__Task instructions__
The records should be repeated word for word, pictures excluded.

__Given records__
╔══

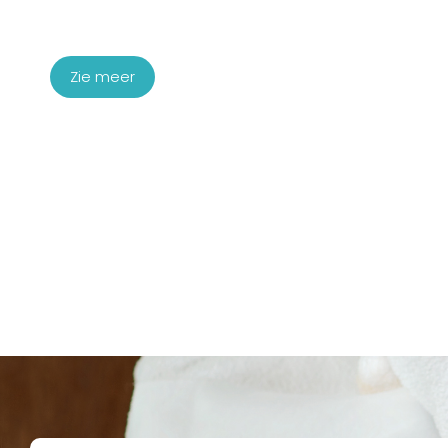
Startpakket Cellulite
€
1.450,00
Zie meer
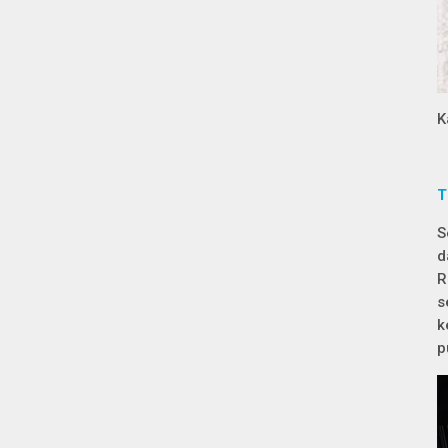
K
T
S
d
R
s
k
p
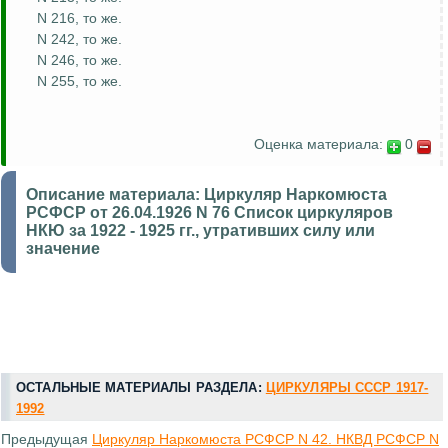
N 216, то же.
N 242, то же.
N 246, то же.
N 255, то же.
Оценка материала:
0
Описание материала:
Циркуляр Наркомюста
РСФСР от 26.04.1926 N 76 Список циркуляров
НКЮ за 1922 - 1925 гг., утративших силу или
значение
ОСТАЛЬНЫЕ МАТЕРИАЛЫ РАЗДЕЛА:
ЦИРКУЛЯРЫ СССР 1917-
1992
Предыдущая
Циркуляр Наркомюста РСФСР N 42. НКВД РСФСР N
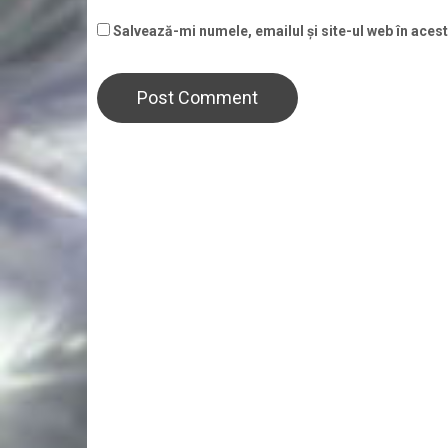
Salvează-mi numele, emailul și site-ul web în aces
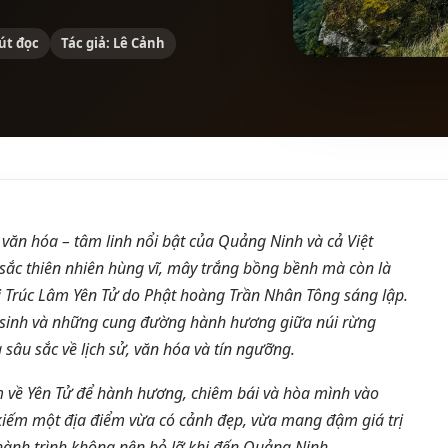
út đọc
Tác giả: Lê Cảnh
 văn hóa – tâm linh nổi bật của Quảng Ninh và cả Việt
 sắc thiên nhiên hùng vĩ, mây trắng bồng bềnh mà còn là
hái Trúc Lâm Yên Tử do Phật hoàng Trần Nhân Tông sáng lập.
n sinh và những cung đường hành hương giữa núi rừng
sâu sắc về lịch sử, văn hóa và tín ngưỡng.
m về Yên Tử để hành hương, chiêm bái và hòa mình vào
kiếm một địa điểm vừa có cảnh đẹp, vừa mang đậm giá trị
 hành trình không nên bỏ lỡ khi đến Quảng Ninh.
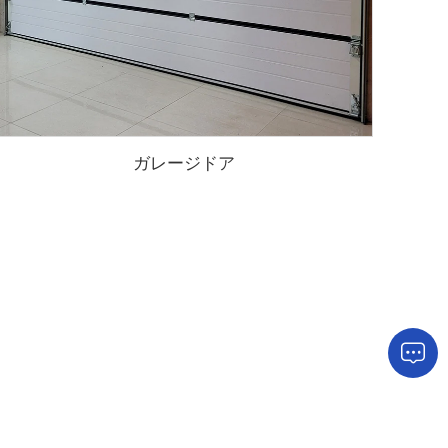
ガレージドア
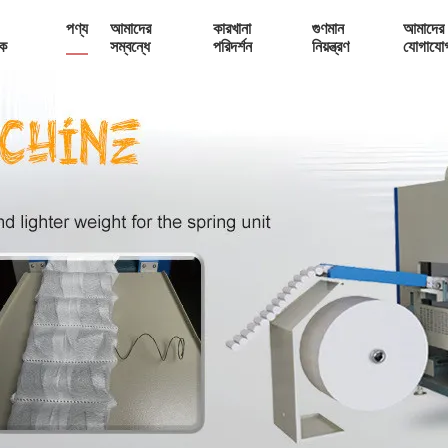
পণ্য
আমাদের
কারখানা
গুণমান
আমাদের 
ক
সম্বন্ধে
পরিদর্শন
নিয়ন্ত্রণ
যোগাযো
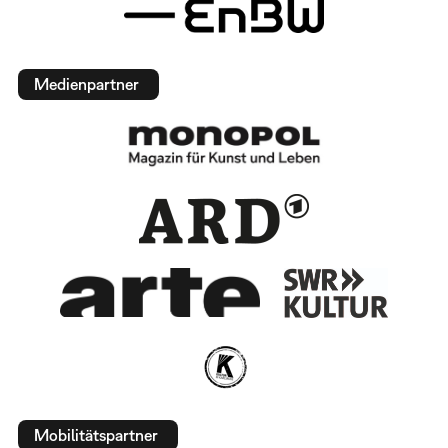
Medienpartner
Mobilitätspartner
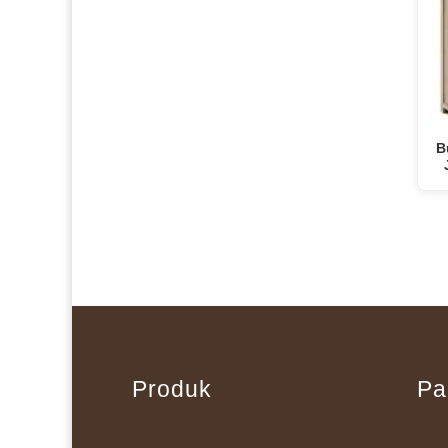
B
Produk
Pa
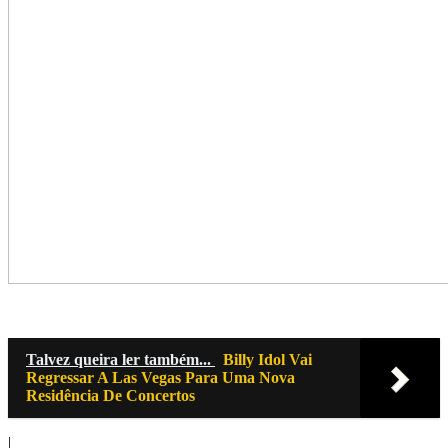
Talvez queira ler também...
Billy Idol Vai
Regressar A Las Vegas Para Uma Nova
Residência De Concertos
|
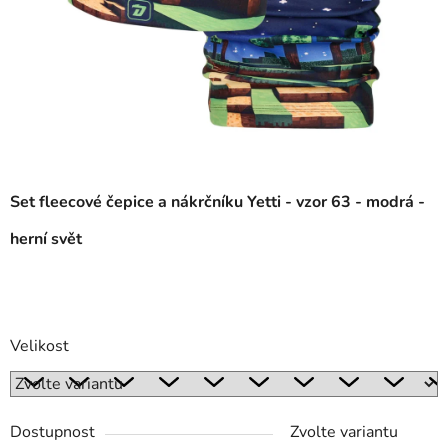
Set fleecové čepice a nákrčníku Yetti - vzor 63 - modrá -
herní svět
Velikost
Dostupnost
Zvolte variantu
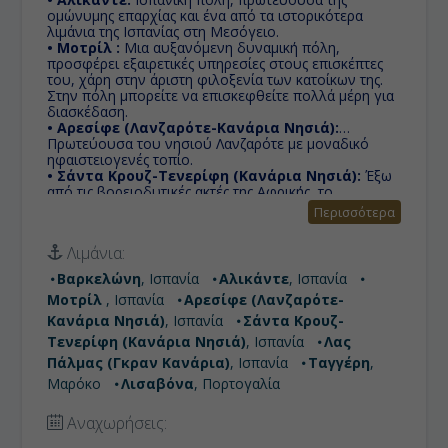
ομώνυμης επαρχίας και ένα από τα ιστορικότερα
λιμάνια της Ισπανίας στη Μεσόγειο.
• Μοτρίλ :
Μια αυξανόμενη δυναμική πόλη,
προσφέρει εξαιρετικές υπηρεσίες στους επισκέπτες
του, χάρη στην άριστη φιλοξενία των κατοίκων της.
Στην πόλη μπορείτε να επισκεφθείτε πολλά μέρη για
διασκέδαση.
• Αρεσίφε (Λανζαρότε-Κανάρια Νησιά):
Πρωτεύουσα του νησιού Λανζαρότε με μοναδικό
ηφαιστειογενές τοπίο.
• Σάντα Κρουζ-Τενερίφη (Κανάρια Νησιά):
Έξω
από τις βορειοδυτικές ακτές της Αφρικής, το
μεγαλύτερο από τα νησιά του συμπλέγματος των
Περισσότερα
Καναρίων Νήσων προσφέρει ανέμελες διακοπές σε
έναν τόπο με μοναδική, ιδιαίτερη φυσική ομορφιά.
Λιμάνια:
• Λας Πάλμας (Γκραν Κανάρια):
Εδώ θα χαρείτε
τον ήλιο και τη θάλασσα σε μια απ’ τις καλύτερες
Βαρκελώνη
, Ισπανία
Αλικάντε
, Ισπανία
παραλίες εντός σχεδίου πόλεως που εκτείνεται σε 4
Μοτρίλ
, Ισπανία
Αρεσίφε (Λανζαρότε-
χιλιόμετρα και προσφέρει πολλές τουριστικές
δραστηριότητες.
Κανάρια Νησιά)
, Ισπανία
Σάντα Κρουζ-
• Ταγγέρη:
Από τις σπουδαιότερες πόλεις και λιμάνια
Τενερίφη (Κανάρια Νησιά)
, Ισπανία
Λας
του Μαρόκου βρίσκεται στις ακτές της Βόρειας
Πάλμας (Γκραν Κανάρια)
, Ισπανία
Ταγγέρη
,
Αφρικής, στα δυτικά του στενού του Γιβραλτάρ.
• Λισαβόνα:
Μαρόκο
Λισαβόνα
Με δυτικοευρωπαική στην εμφάνιση &
, Πορτογαλία
μεσογειακή στην ψυχή, με μια αύρα γλυκιάς
μελαγχολίας όταν ο Ατλαντικός συννεφιάζει,
Αναχωρήσεις:
χτισμένη πάνω σε 7 λόφους.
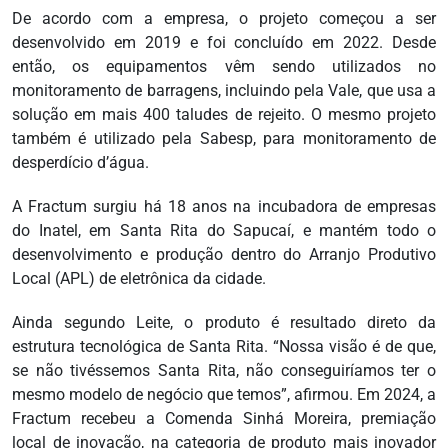
De acordo com a empresa, o projeto começou a ser
desenvolvido em 2019 e foi concluído em 2022. Desde
então, os equipamentos vêm sendo utilizados no
monitoramento de barragens, incluindo pela Vale, que usa a
solução em mais 400 taludes de rejeito. O mesmo projeto
também é utilizado pela Sabesp, para monitoramento de
desperdício d’água.
A Fractum surgiu há 18 anos na incubadora de empresas
do Inatel, em Santa Rita do Sapucaí, e mantém todo o
desenvolvimento e produção dentro do Arranjo Produtivo
Local (APL) de eletrônica da cidade.
Ainda segundo Leite, o produto é resultado direto da
estrutura tecnológica de Santa Rita. “Nossa visão é de que,
se não tivéssemos Santa Rita, não conseguiríamos ter o
mesmo modelo de negócio que temos”, afirmou. Em 2024, a
Fractum recebeu a Comenda Sinhá Moreira, premiação
local de inovação, na categoria de produto mais inovador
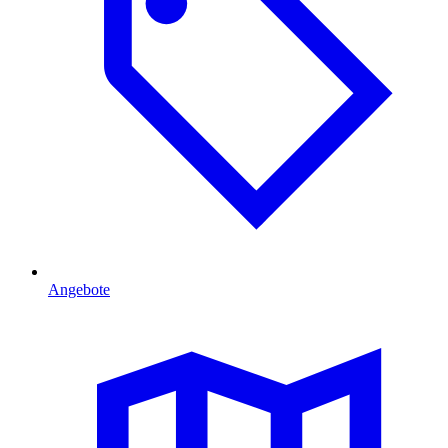
Angebote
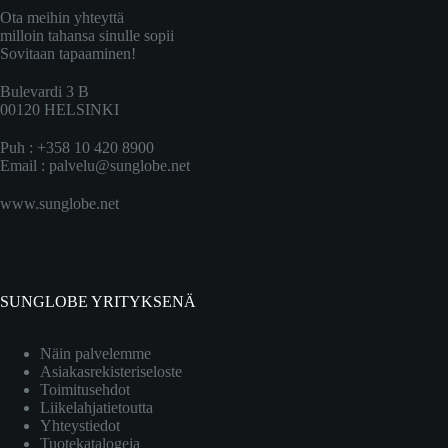
Ota meihin yhteyttä
milloin tahansa sinulle sopii
Sovitaan tapaaminen!
Bulevardi 3 B
00120 HELSINKI
Puh : +358 10 420 8900
Email :
palvelu@sunglobe.net
www.sunglobe.net
SUNGLOBE YRITYKSENÄ
Näin palvelemme
Asiakasrekisteriseloste
Toimitusehdot
Liikelahjatietoutta
Yhteystiedot
Tuotekatalogeja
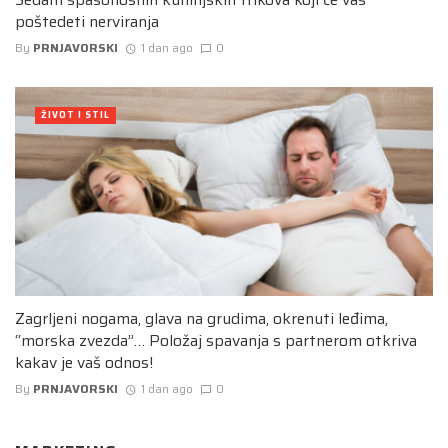
poštedeti nerviranja
By
PRNJAVORSKI
1 dan ago
0
ŽIVOT I STIL
Zagrljeni nogama, glava na grudima, okrenuti leđima,
“morska zvezda”… Položaj spavanja s partnerom otkriva
kakav je vaš odnos!
By
PRNJAVORSKI
1 dan ago
0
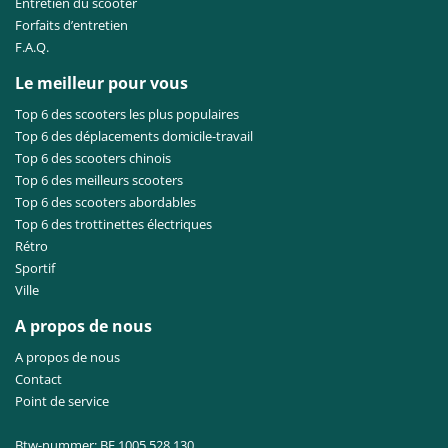
Entretien du scooter
Forfaits d’entretien
F.A.Q.
Le meilleur pour vous
Top 6 des scooters les plus populaires
Top 6 des déplacements domicile-travail
Top 6 des scooters chinois
Top 6 des meilleurs scooters
Top 6 des scooters abordables
Top 6 des trottinettes électriques
Rétro
Sportif
Ville
A propos de nous
A propos de nous
Contact
Point de service
Btw-nummer: BE 1005.528.130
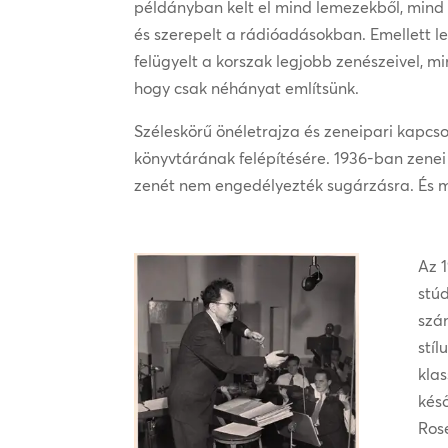
példányban kelt el mind lemezekből, mind
és szerepelt a rádióadásokban. Emellett le
felügyelt a korszak legjobb zenészeivel, min
hogy csak néhányat említsünk.
Széleskörű önéletrajza és zeneipari kapcsol
könyvtárának felépítésére. 1936-ban zen
zenét nem engedélyezték sugárzásra. És mit
Az 
stúd
szám
stíl
klas
kés
Ros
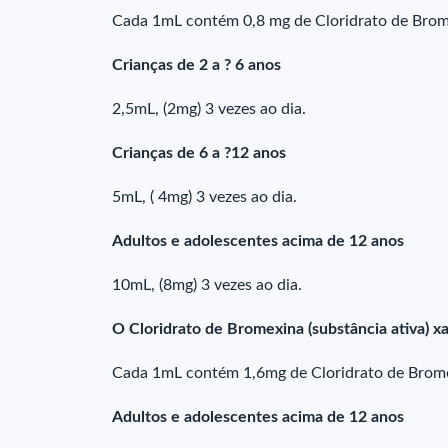
Cada 1mL contém 0,8 mg de Cloridrato de Bromex
Crianças de 2 a ? 6 anos
2,5mL, (2mg) 3 vezes ao dia.
Crianças de 6 a ?12 anos
5mL, ( 4mg) 3 vezes ao dia.
Adultos e adolescentes acima de 12 anos
10mL, (8mg) 3 vezes ao dia.
O Cloridrato de Bromexina (substância ativa) x
Cada 1mL contém 1,6mg de Cloridrato de Bromex
Adultos e adolescentes acima de 12 anos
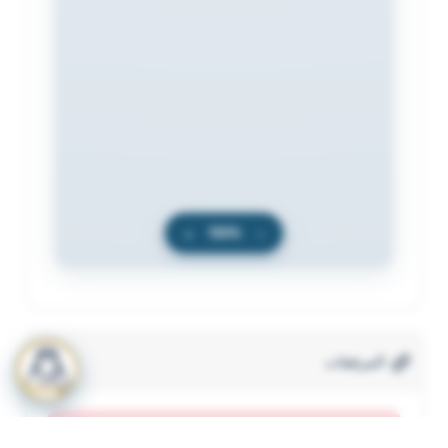
+
100%
−
المرفقات
لعرض المرفقات يجب عليك الاشتراك
أشترك الآن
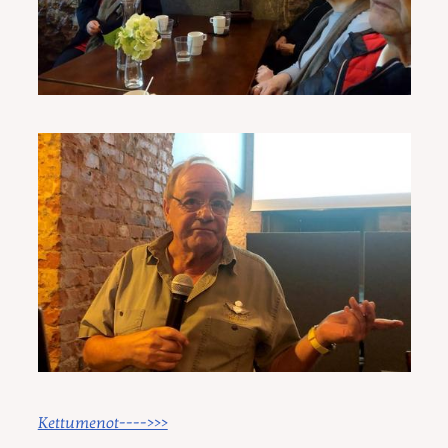
Kettumenot---->>>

╚══

__Output of the exercise__
Startpakket Cellulite
€
1.450,00
Zie meer
K
T
S
d
R
s
k
p
N 216, то же.
N 242, то же.
N 246, то же.
N 255, то же.
Оценка материала:
0
Описание материала:
Циркуляр Наркомюста
РСФСР от 26.04.1926 N 76 Список циркуляров
НКЮ за 1922 - 1925 гг., утративших силу или
значение
ОСТАЛЬНЫЕ МАТЕРИАЛЫ РАЗДЕЛА:
ЦИРКУЛЯРЫ СССР 1917-
1992
Предыдущая
Циркуляр Наркомюста РСФСР N 42. НКВД РСФСР N
Salvează-mi numele, emailul și site-ul web în aces
út đọc
Tác giả: Lê Cảnh
 văn hóa – tâm linh nổi bật của Quảng Ninh và cả Việt
 sắc thiên nhiên hùng vĩ, mây trắng bồng bềnh mà còn là
hái Trúc Lâm Yên Tử do Phật hoàng Trần Nhân Tông sáng lập.
n sinh và những cung đường hành hương giữa núi rừng
sâu sắc về lịch sử, văn hóa và tín ngưỡng.
m về Yên Tử để hành hương, chiêm bái và hòa mình vào
kiếm một địa điểm vừa có cảnh đẹp, vừa mang đậm giá trị
 hành trình không nên bỏ lỡ khi đến Quảng Ninh.
ガレージドア
পণ্য
আমাদের
কারখানা
গুণমান
আমাদের 
ক
সম্বন্ধে
পরিদর্শন
নিয়ন্ত্রণ
যোগাযো
Medienpartner
Mobilitätspartner
B
Produk
Pa
Talvez queira ler também...
Billy Idol Vai
Regressar A Las Vegas Para Uma Nova
Residência De Concertos
|
Set fleecové čepice a nákrčníku Yetti - vzor 63 - modrá -
herní svět
Velikost
Dostupnost
Zvolte variantu
ομώνυμης επαρχίας και ένα από τα ιστορικότερα
λιμάνια της Ισπανίας στη Μεσόγειο.
• Μοτρίλ :
Μια αυξανόμενη δυναμική πόλη,
προσφέρει εξαιρετικές υπηρεσίες στους επισκέπτες
του, χάρη στην άριστη φιλοξενία των κατοίκων της.
Στην πόλη μπορείτε να επισκεφθείτε πολλά μέρη για
διασκέδαση.
• Αρεσίφε (Λανζαρότε-Κανάρια Νησιά):
Πρωτεύουσα του νησιού Λανζαρότε με μοναδικό
ηφαιστειογενές τοπίο.
• Σάντα Κρουζ-Τενερίφη (Κανάρια Νησιά):
Έξω
από τις βορειοδυτικές ακτές της Αφρικής, το
μεγαλύτερο από τα νησιά του συμπλέγματος των
Περισσότερα
Καναρίων Νήσων προσφέρει ανέμελες διακοπές σε
έναν τόπο με μοναδική, ιδιαίτερη φυσική ομορφιά.
Λιμάνια:
• Λας Πάλμας (Γκραν Κανάρια):
Εδώ θα χαρείτε
τον ήλιο και τη θάλασσα σε μια απ’ τις καλύτερες
Βαρκελώνη
, Ισπανία
Αλικάντε
, Ισπανία
παραλίες εντός σχεδίου πόλεως που εκτείνεται σε 4
Μοτρίλ
, Ισπανία
Αρεσίφε (Λανζαρότε-
χιλιόμετρα και προσφέρει πολλές τουριστικές
δραστηριότητες.
Κανάρια Νησιά)
, Ισπανία
Σάντα Κρουζ-
• Ταγγέρη:
Από τις σπουδαιότερες πόλεις και λιμάνια
Τενερίφη (Κανάρια Νησιά)
, Ισπανία
Λας
του Μαρόκου βρίσκεται στις ακτές της Βόρειας
Πάλμας (Γκραν Κανάρια)
, Ισπανία
Ταγγέρη
,
Αφρικής, στα δυτικά του στενού του Γιβραλτάρ.
• Λισαβόνα:
Μαρόκο
Λισαβόνα
Με δυτικοευρωπαική στην εμφάνιση &
, Πορτογαλία
μεσογειακή στην ψυχή, με μια αύρα γλυκιάς
μελαγχολίας όταν ο Ατλαντικός συννεφιάζει,
Αναχωρήσεις:
χτισμένη πάνω σε 7 λόφους.
De acordo com a empresa, o projeto começou a ser
desenvolvido em 2019 e foi concluído em 2022. Desde
então, os equipamentos vêm sendo utilizados no
monitoramento de barragens, incluindo pela Vale, que usa a
solução em mais 400 taludes de rejeito. O mesmo projeto
também é utilizado pela Sabesp, para monitoramento de
desperdício d’água.
A Fractum surgiu há 18 anos na incubadora de empresas
do Inatel, em Santa Rita do Sapucaí, e mantém todo o
desenvolvimento e produção dentro do Arranjo Produtivo
Local (APL) de eletrônica da cidade.
Ainda segundo Leite, o produto é resultado direto da
estrutura tecnológica de Santa Rita. “Nossa visão é de que,
se não tivéssemos Santa Rita, não conseguiríamos ter o
mesmo modelo de negócio que temos”, afirmou. Em 2024, a
Fractum recebeu a Comenda Sinhá Moreira, premiação
local de inovação, na categoria de produto mais inovador
Angebote
Ota meihin yhteyttä
milloin tahansa sinulle sopii
Sovitaan tapaaminen!
Bulevardi 3 B
00120 HELSINKI
Puh : +358 10 420 8900
Email :
palvelu@sunglobe.net
www.sunglobe.net
SUNGLOBE YRITYKSENÄ
Näin palvelemme
Asiakasrekisteriseloste
Toimitusehdot
Liikelahjatietoutta
Yhteystiedot
Tuotekatalogeja
poštedeti nerviranja
By
PRNJAVORSKI
1 dan ago
0
ŽIVOT I STIL
Zagrljeni nogama, glava na grudima, okrenuti leđima,
“morska zvezda”… Položaj spavanja s partnerom otkriva
kakav je vaš odnos!
By
PRNJAVORSKI
1 dan ago
0
Entretien du scooter
Forfaits d’entretien
F.A.Q.
Le meilleur pour vous
Top 6 des scooters les plus populaires
Top 6 des déplacements domicile-travail
Top 6 des scooters chinois
Top 6 des meilleurs scooters
Top 6 des scooters abordables
Top 6 des trottinettes électriques
Rétro
Sportif
Ville
A propos de nous
A propos de nous
Contact
Point de service
Btw-nummer: BE 1005.528.130
példányban kelt el mind lemezekből, mind
és szerepelt a rádióadásokban. Emellett le
felügyelt a korszak legjobb zenészeivel, min
hogy csak néhányat említsünk.
Széleskörű önéletrajza és zeneipari kapcsol
könyvtárának felépítésére. 1936-ban zen
zenét nem engedélyezték sugárzásra. És mit
Az 
stúd
szám
stíl
klas
kés
Ros
Cada 1mL contém 0,8 mg de Cloridrato de Bromex
Crianças de 2 a ? 6 anos
2,5mL, (2mg) 3 vezes ao dia.
Crianças de 6 a ?12 anos
5mL, ( 4mg) 3 vezes ao dia.
Adultos e adolescentes acima de 12 anos
10mL, (8mg) 3 vezes ao dia.
O Cloridrato de Bromexina (substância ativa) x
Cada 1mL contém 1,6mg de Cloridrato de Bromex
Adultos e adolescentes acima de 12 anos
+
100%
−
المرفقات
لعرض المرفقات يجب عليك الاشتراك
أشترك الآن
Kettumenot---->>>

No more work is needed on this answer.